Eight hours had, however, been long enough for the pilot to fall madly in love with him.
He’d been suffering with it since.
Fernando Esparza knew he was not a brave man, but he liked to hope he was a practical one. He could see this for what it was: six months of terrified isolation breaking like a wave against the unshakable cliff of the Spartan-II. That soulcrushing fear was shattering into a fine mist of desperate, lonely infatuation with the first good turn the universe had bothered to offer him since he took up his miserable exile in a cold, winged box in the Infinity’s debris field.
This explanation was as embarrassing as it was obvious, it had just taken him a while to notice. Esparza was, after all, devoting a much larger amount of brainpower than usual to avoiding being shot today. Even worse, the Master Chief was just an emotionally baffling man to become acquainted with in the first place: terse, stubborn, courageous, heroic, impossible, wonderful, and absolutely infuriating.
The combination of Esparza’s desire to grab his (stupid) new friend by the shoulders and shake any sense at all into him and Esparza understanding rationally what was going on in his own (stupid) head did nothing to make any of this better. In fact, the former had made it sort of worse. Each time the Spartan squared off with another insane plan that should have resulted in his death he returned whole, victorious, and with every certainty Esparza could match his next crazy step. Each time, the pilot had felt his heart climb higher into his throat.

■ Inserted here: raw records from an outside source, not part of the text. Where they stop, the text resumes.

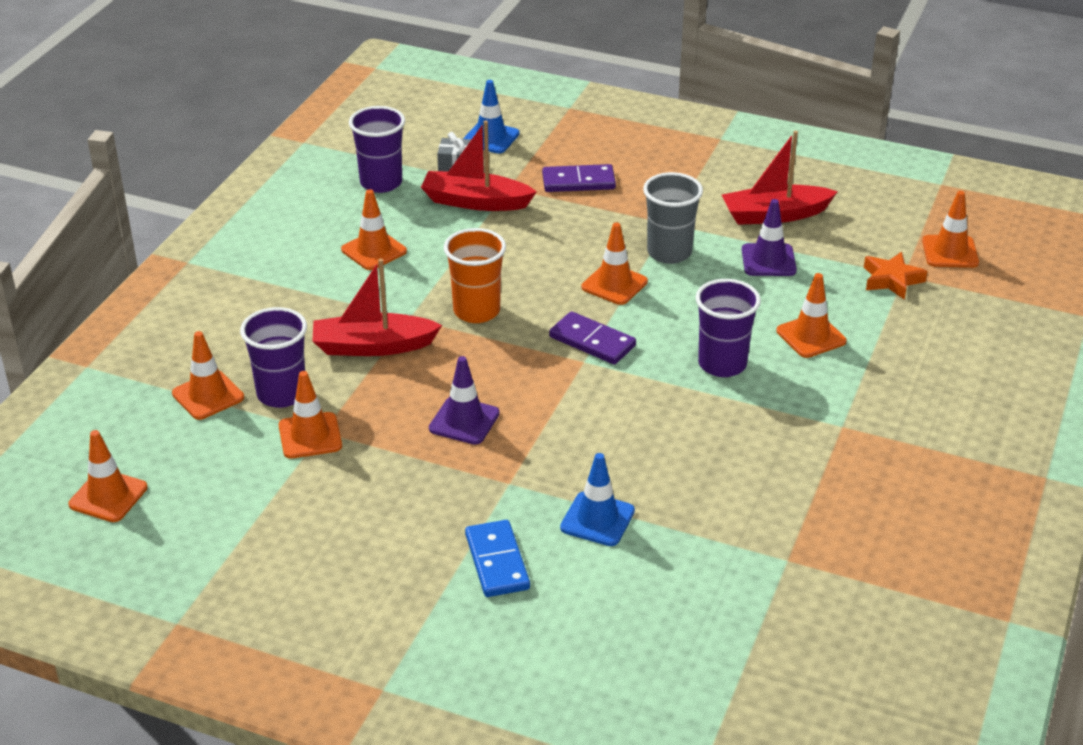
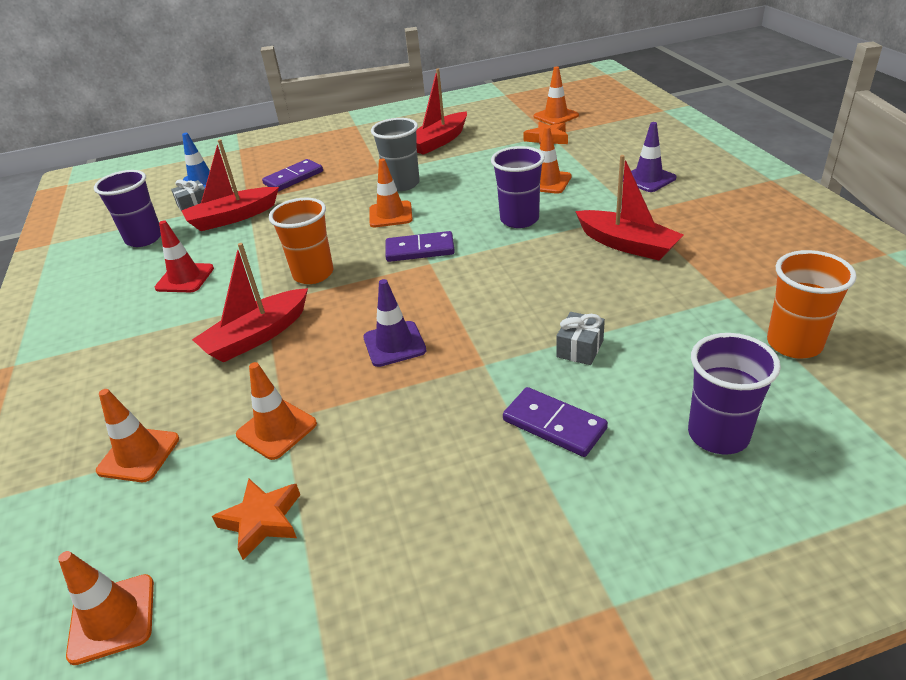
camera: 35 degrees left, 0 degrees up
purple cup [240,307,307,408] -> purple cup moved to [688,333,781,454]
orange traffic cone [341,189,407,270] -> red traffic cone [155,220,214,292]
blue domino [465,520,530,597] -> purple domino [503,387,608,457]
blue traffic cone [560,453,635,546] -> grey gift [556,312,605,365]
purple traffic cone [742,199,797,276] -> purple traffic cone moved to [623,122,677,192]
none -> orange star [212,479,300,560]
none -> red boat [575,155,684,260]
none -> orange cup [767,250,857,358]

When he’d first met the Chief, he’d found nothing but frustration: this stubborn, impossible bastard dragging him deeper and deeper into danger and lying to him about how it was all going to be okay. It had been easy and uncomplicated to be angry with him, and with the hope he represented and seemed so eager to throw away along with their lives.
But now…
Now, the pilot had proven his weakness and shame. He’d told the disgusting truth to the goddamn savior of humanity, a pinnacle, a symbol for everything Esparza hated himself because he could not be, and received only gentleness in turn for it.
Now, he’d resigned himself to death in the House of Reckoning, only to find that at the darkest hour, he was delivered from it.

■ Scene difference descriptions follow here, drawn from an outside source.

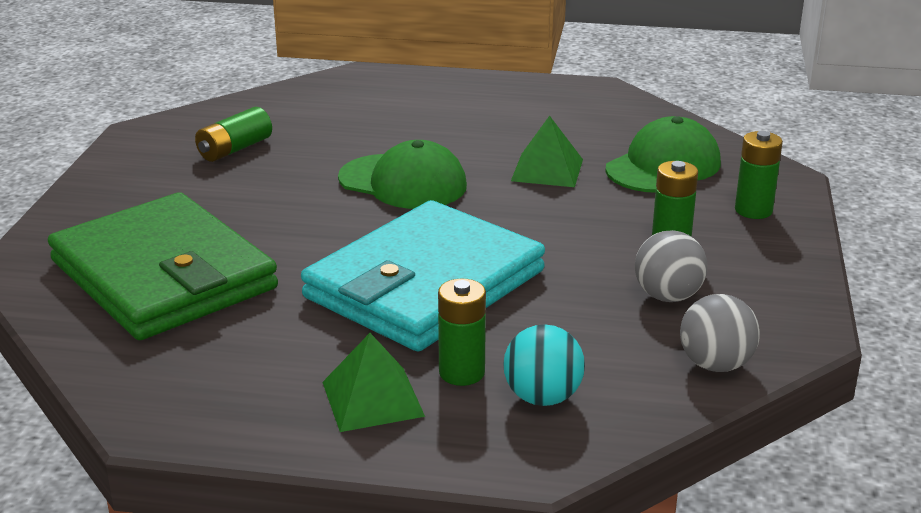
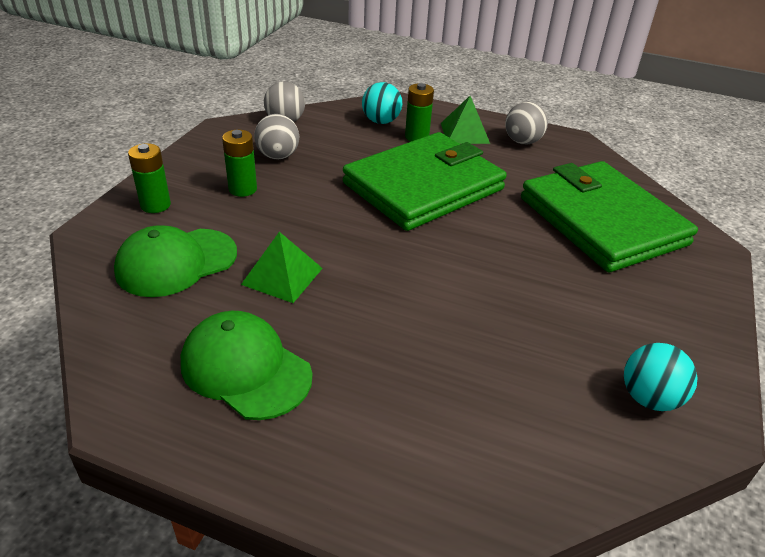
camera: 170 degrees left, 10 degrees up
green battery [195,107,272,162] -> none
turquoise wallet [301,200,545,352] -> green wallet [343,132,507,231]
green cap [338,140,467,209] -> green cap moved to [181,311,312,420]
none -> grey ball [505,102,548,144]
none -> turquoise ball [624,343,697,411]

Now, he’d finally accepted that assurance had always been real. The Chief had not lied to him. When he said things were going to be okay, it was a promise. He’d seen the Spartan put his life on the line for those words, again and again and again. Even as unworthy as he felt, he was under the Master Chief’s protection.
Esparza could, ever so tentatively, begin to believe there was a future for him again. He’d started to hope, and that was like opening a floodgate. After being alone for so long with only the certainty that he was going to die in isolation and cold, probably starving, in the back of that stolen Pelican, Esparza just wanted to melt down into the warmth of the Spartan’s confidence. He wanted to lean all his weight against the solid bulk of the Master Chief and bask in the feeling of being, even for just a moment, safe. He wanted to find a way to get that man to understand how completely, utterly grateful he was that he’d found him. These were impossible, foolish, stupid wants, and he felt them so deep in his chest it ached.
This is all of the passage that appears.